The first movement's opening is dramatic and hushed. When the tempo speeds to Presto, it is in a lively, rollicking 6/8 meter (very unusual for the first movement of a symphony).

The symphony's nickname comes from the "tick-tock" accompaniment that pervades much of the second movement (Andante). Bassoons and pizzicato strings provide the tick-tock at first, accompanying a graceful, slightly coy tune. There is a stormy interlude at the movement's center; then the tick-tock returns, this time played by the flute and bassoon two octaves apart.

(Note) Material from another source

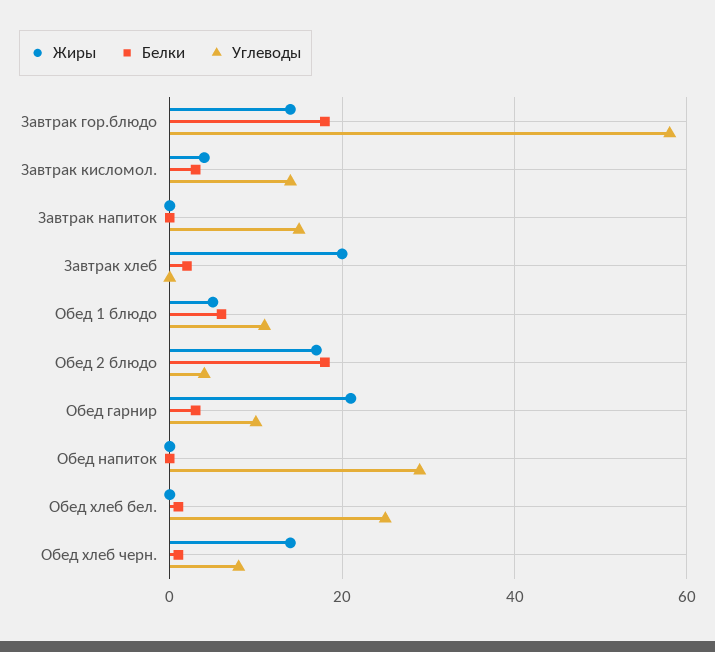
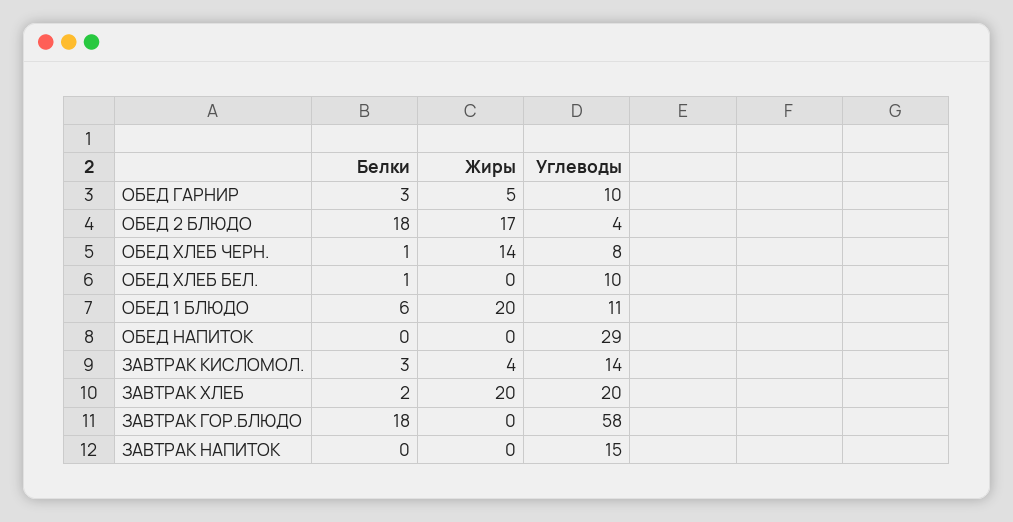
Жиры, Завтрак гор.блюдо: 15 -> 0
Углеводы, Завтрак хлеб: 0 -> 20
Жиры, Обед 1 блюдо: 5 -> 20
Жиры, Обед гарнир: 20 -> 5
Углеводы, Обед хлеб бел.: 25 -> 10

With the third movement, probably the longest and most complex of Haydn's minuet movements, the symphony's nickname becomes doubly appropriate. Back in 1793 in Vienna, Haydn had given his patron Prince Esterházy the gift of an elaborate musical clock, for which he also wrote a set of 12 short pieces; one of those 12 pieces became the basis for this grand, ceremonious movement. The slightly comical trio section seems to evoke a not-very-talented village band, whose "wrong" notes and other quirks were often "corrected" by the symphony's later conductors and publishers. This trio may have provided some inspiration for Beethoven in a similar passage in the third movement of his "Pastoral" Symphony almost 15 years later.

The Finale is based on a lively tune that is subjected to a very complex development, even including a vigorous fugue at one point. As is characteristic of the London symphonies, the string section is called upon to play some extraordinarily difficult passages.